» **WORK TASK**
Please retype the entries below exactly, only from their first line through the line containing "a informação prestada", leaving every picture out.

» **DATA FOR REVIEW**
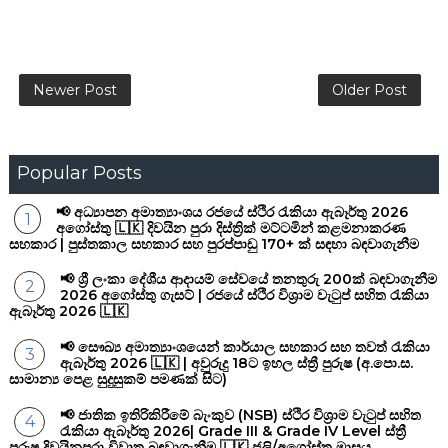
Newer Post
Older Post
Popular Posts
📢 අධ්‍යාපන අමාත්‍යාංශය රජයේ ස්ථිර රැකියා ඇබෑර්තු 2026
අගෝස්තු 🇱🇰 දිවයින පුරා දිස්ත්‍රික් මට්ටමින් කළමනාකරණ
සහකාර | පුස්තකාල සහකාර සහ පුරප්පාඩු 170+ ක් සඳහා බඳවාගැනීම
📢 ශ්‍රී ලංකා දේශීය ආදායම් සේවයේ තනතුරු 200ක් බඳවාගැනීම
2026 අගෝස්තු ගැසට් | රජයේ ස්ථිර විශ්‍රාම වැටුප් සහිත රැකියා
ඇබෑර්තු 2026 🇱🇰
📢 සෞඛ්‍ය අමාත්‍යාංශයෙන් කාර්යාල සහකාර සහ තවත් රැකියා
ඇබෑර්තු 2026 🇱🇰 | අවුරුදු 18ට ඉහල ස්ත්‍රී පුරුෂ (අ.පො.ස.
සාමාන්‍ය පෙළ සුදුසුකම් පමණක් සිට)
📢 ජාතික ඉතිරිකිරීමේ බැංකුව (NSB) ස්ථිර විශ්‍රාම වැටුප් සහිත
රැකියා ඇබෑර්තු 2026| Grade III & Grade IV Level ස්ත්‍රී
පුරුෂ දිවයිනපුරා විවෘත බඳවාගැනීම 🇱🇰 ජූලි/අගෝස්තු මාසය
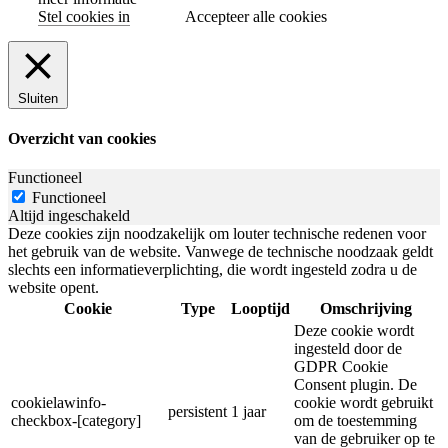
Stel cookies in
Accepteer alle cookies
Sluiten
Overzicht van cookies
Functioneel
Functioneel
Altijd ingeschakeld
Deze cookies zijn noodzakelijk om louter technische redenen voor
het gebruik van de website. Vanwege de technische noodzaak geldt
slechts een informatieverplichting, die wordt ingesteld zodra u de
website opent.
Cookie
Type
Looptijd
Omschrijving
Deze cookie wordt
ingesteld door de
GDPR Cookie
Consent plugin. De
cookielawinfo-
cookie wordt gebruikt
persistent
1 jaar
checkbox-[category]
om de toestemming
van de gebruiker op te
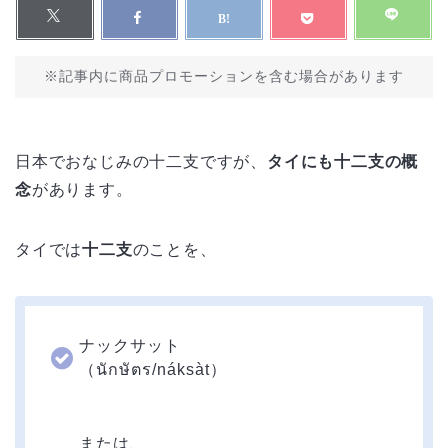
※記事内に商品プロモーションを含む場合があります
日本でおなじみの十二支ですが、
タイにも十二支の概
念
があります。
タイでは
十二支
のことを、
ナックサット
（นักษัตร/náksàt）
または、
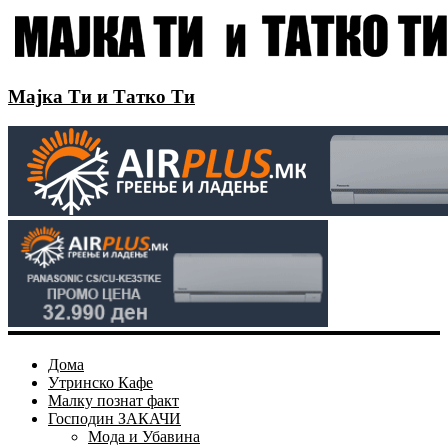
Мајка Ти и Татко Ти
Дома
Утринско Кафе
Малку познат факт
Господин ЗАКАЧИ
Мода и Убавина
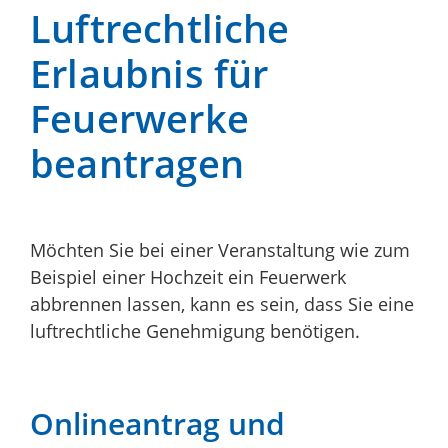
Luftrechtliche
Erlaubnis für
Feuerwerke
beantragen
Möchten Sie bei einer Veranstaltung wie zum
Beispiel einer Hochzeit ein Feuerwerk
abbrennen lassen, kann es sein, dass Sie eine
luftrechtliche Genehmigung benötigen.
Onlineantrag und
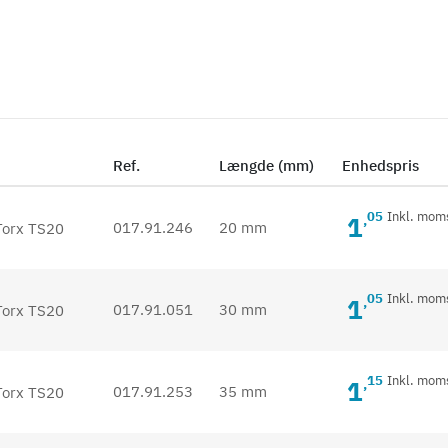
Ref.
Længde (mm)
Enhedspris
05
Inkl. mom
1
,
017.91.246
20 mm
05
Inkl. mom
1
,
017.91.051
30 mm
15
Inkl. mom
1
,
017.91.253
35 mm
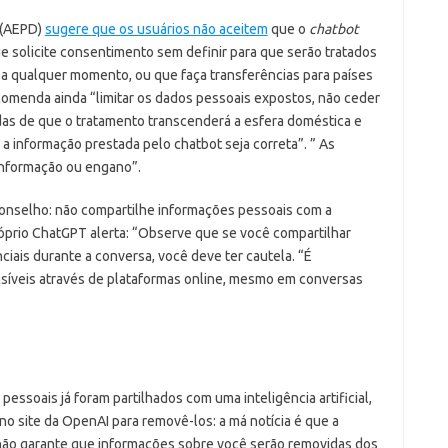
 (AEPD)
sugere
que os usuários não aceitem
que o
chatbot
ue solicite consentimento sem definir para que serão tratados
 a qualquer momento, ou que faça transferências para países
comenda ainda “limitar os dados pessoais expostos, não ceder
das de que o tratamento transcenderá a esfera doméstica e
a informação prestada pelo chatbot seja correta”. ” As
informação ou engano”.
nselho: não compartilhe informações pessoais com a
 próprio ChatGPT alerta: “Observe que se você compartilhar
ciais durante a conversa, você deve ter cautela. “É
íveis através de plataformas online, mesmo em conversas
ssoais já foram partilhados com uma inteligência artificial,
no site da OpenAI para removê-los: a má notícia é que a
 não garante que informações sobre você serão removidas dos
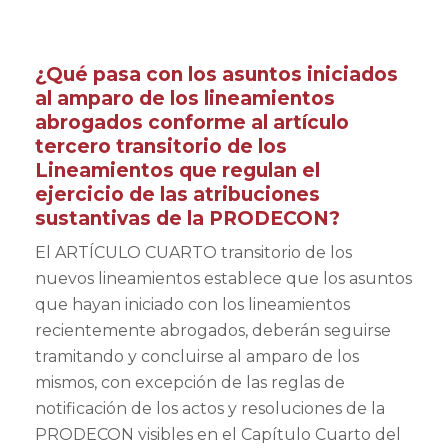
¿Qué pasa con los asuntos iniciados
al amparo de los lineamientos
abrogados conforme al artículo
tercero transitorio de los
Lineamientos que regulan el
ejercicio de las atribuciones
sustantivas de la PRODECON?
El ARTÍCULO CUARTO transitorio de los
nuevos lineamientos establece que los asuntos
que hayan iniciado con los lineamientos
recientemente abrogados, deberán seguirse
tramitando y concluirse al amparo de los
mismos, con excepción de las reglas de
notificación de los actos y resoluciones de la
PRODECON visibles en el Capítulo Cuarto del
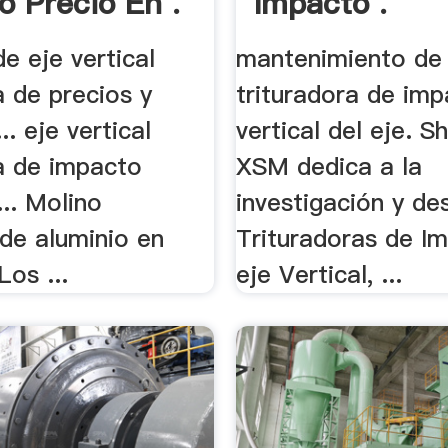
o Precio En .
Impacto .
e eje vertical
mantenimiento de 
a de precios y
trituradora de im
.. eje vertical
vertical del eje. S
ra de impacto
XSM dedica a la
... Molino
investigación y desa
 de aluminio en
Trituradoras de I
os ...
eje Vertical, ...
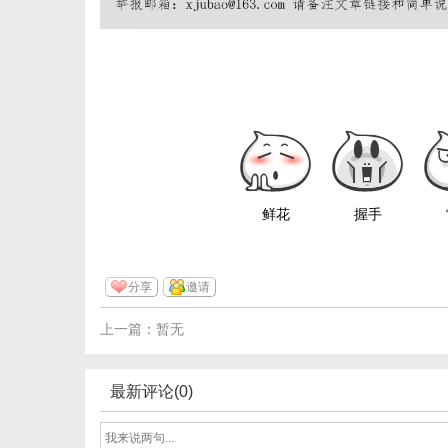
鲜花
握手
分享
邀请
上一篇：暂无
最新评论(0)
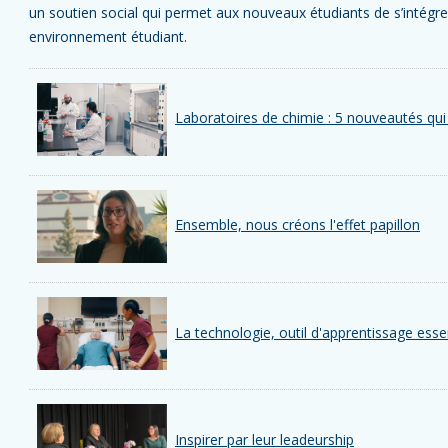
un soutien social qui permet aux nouveaux étudiants de s’intégre
environnement étudiant.
Laboratoires de chimie : 5 nouveautés qui
Ensemble, nous créons l'effet papillon
La technologie, outil d'apprentissage esse
Inspirer par leur leadeurship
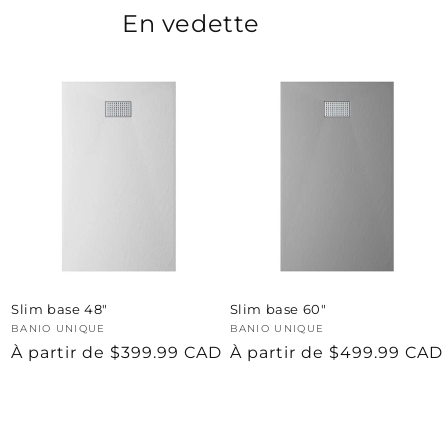
En vedette
Slim base 48"
Slim base 60"
Fournisseur :
BANIO UNIQUE
Fournisseur :
BANIO UNIQUE
Prix
À partir de $399.99 CAD
Prix
À partir de $499.99 CAD
habituel
habituel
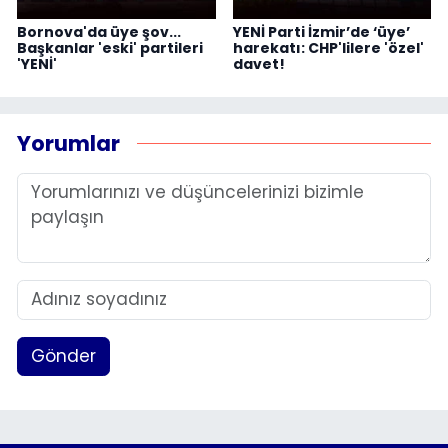
Bornova'da üye şov...
YENİ Parti İzmir’de ‘üye’
Başkanlar 'eski' partileri
harekatı: CHP'lilere 'özel'
'YENİ'
davet!
Yorumlar
Gönder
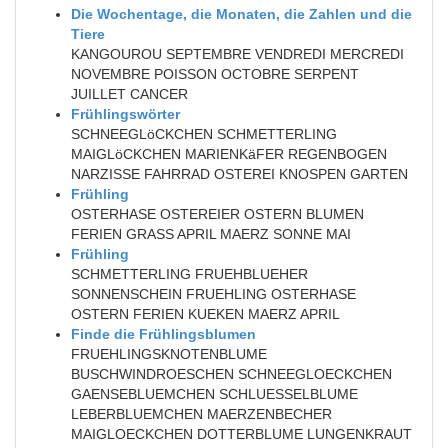
Die Wochentage, die Monaten, die Zahlen und die
Tiere
KANGOUROU SEPTEMBRE VENDREDI MERCREDI
NOVEMBRE POISSON OCTOBRE SERPENT
JUILLET CANCER
Frühlingswörter
SCHNEEGLöCKCHEN SCHMETTERLING
MAIGLöCKCHEN MARIENKäFER REGENBOGEN
NARZISSE FAHRRAD OSTEREI KNOSPEN GARTEN
Frühling
OSTERHASE OSTEREIER OSTERN BLUMEN
FERIEN GRASS APRIL MAERZ SONNE MAI
Frühling
SCHMETTERLING FRUEHBLUEHER
SONNENSCHEIN FRUEHLING OSTERHASE
OSTERN FERIEN KUEKEN MAERZ APRIL
Finde die Frühlingsblumen
FRUEHLINGSKNOTENBLUME
BUSCHWINDROESCHEN SCHNEEGLOECKCHEN
GAENSEBLUEMCHEN SCHLUESSELBLUME
LEBERBLUEMCHEN MAERZENBECHER
MAIGLOECKCHEN DOTTERBLUME LUNGENKRAUT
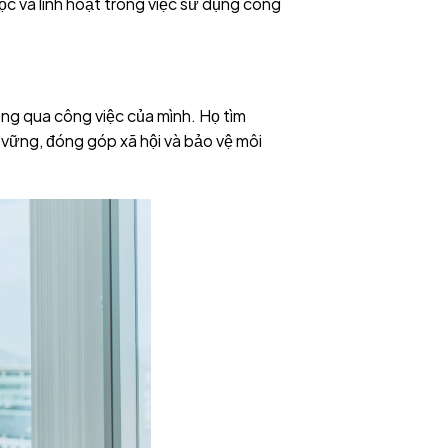
ộc và linh hoạt trong việc sử dụng công
ng qua công việc của mình. Họ tìm
n vững, đóng góp xã hội và bảo vệ môi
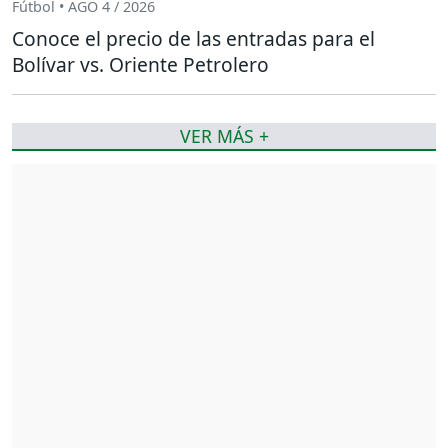
Fútbol • AGO 4 / 2026
Conoce el precio de las entradas para el
Bolívar vs. Oriente Petrolero
VER MÁS +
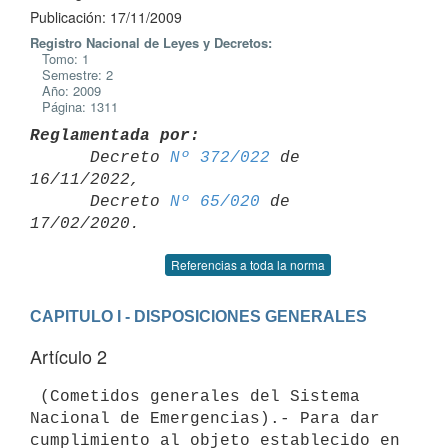
Publicación: 17/11/2009
Registro Nacional de Leyes y Decretos:
Tomo: 1
Semestre: 2
Año: 2009
Página: 1311
Reglamentada por:

      Decreto 
Nº 372/022
 de 
16/11/2022,

      Decreto 
Nº 65/020
 de 
Referencias a toda la norma
CAPITULO I - DISPOSICIONES GENERALES
Artículo 2
 (Cometidos generales del Sistema 
Nacional de Emergencias).- Para dar

cumplimiento al objeto establecido en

» **REPLY TO THE EXERCISE**
Newer Post
Older Post
Popular Posts
📢 අධ්‍යාපන අමාත්‍යාංශය රජයේ ස්ථිර රැකියා ඇබෑර්තු 2026
අගෝස්තු 🇱🇰 දිවයින පුරා දිස්ත්‍රික් මට්ටමින් කළමනාකරණ
සහකාර | පුස්තකාල සහකාර සහ පුරප්පාඩු 170+ ක් සඳහා බඳවාගැනීම
📢 ශ්‍රී ලංකා දේශීය ආදායම් සේවයේ තනතුරු 200ක් බඳවාගැනීම
2026 අගෝස්තු ගැසට් | රජයේ ස්ථිර විශ්‍රාම වැටුප් සහිත රැකියා
ඇබෑර්තු 2026 🇱🇰
📢 සෞඛ්‍ය අමාත්‍යාංශයෙන් කාර්යාල සහකාර සහ තවත් රැකියා
ඇබෑර්තු 2026 🇱🇰 | අවුරුදු 18ට ඉහල ස්ත්‍රී පුරුෂ (අ.පො.ස.
සාමාන්‍ය පෙළ සුදුසුකම් පමණක් සිට)
📢 ජාතික ඉතිරිකිරීමේ බැංකුව (NSB) ස්ථිර විශ්‍රාම වැටුප් සහිත
රැකියා ඇබෑර්තු 2026| Grade III & Grade IV Level ස්ත්‍රී
පුරුෂ දිවයිනපුරා විවෘත බඳවාගැනීම 🇱🇰 ජූලි/අගෝස්තු මාසය
Stel cookies in
Accepteer alle cookies
Sluiten
Overzicht van cookies
Functioneel
Functioneel
Altijd ingeschakeld
Deze cookies zijn noodzakelijk om louter technische redenen voor
het gebruik van de website. Vanwege de technische noodzaak geldt
slechts een informatieverplichting, die wordt ingesteld zodra u de
website opent.
Cookie
Type
Looptijd
Omschrijving
Deze cookie wordt
ingesteld door de
GDPR Cookie
Consent plugin. De
cookielawinfo-
cookie wordt gebruikt
persistent
1 jaar
checkbox-[category]
om de toestemming
van de gebruiker op te
※記事内に商品プロモーションを含む場合があります
日本でおなじみの十二支ですが、
タイにも十二支の概
念
があります。
タイでは
十二支
のことを、
ナックサット
（นักษัตร/náksàt）
または、
Мајка Ти и Татко Ти
Дома
Утринско Кафе
Малку познат факт
Господин ЗАКАЧИ
Мода и Убавина
Luftrechtliche
Erlaubnis für
Feuerwerke
beantragen
Möchten Sie bei einer Veranstaltung wie zum
Beispiel einer Hochzeit ein Feuerwerk
abbrennen lassen, kann es sein, dass Sie eine
luftrechtliche Genehmigung benötigen.
Onlineantrag und
Ref.
Længde (mm)
Enhedspris
05
Inkl. mom
1
,
017.91.246
20 mm
05
Inkl. mom
1
,
017.91.051
30 mm
15
Inkl. mom
1
,
017.91.253
35 mm
 (AEPD)
sugere
que os usuários não aceitem
que o
chatbot
ue solicite consentimento sem definir para que serão tratados
 a qualquer momento, ou que faça transferências para países
comenda ainda “limitar os dados pessoais expostos, não ceder
das de que o tratamento transcenderá a esfera doméstica e
a informação prestada pelo chatbot seja correta”. ” As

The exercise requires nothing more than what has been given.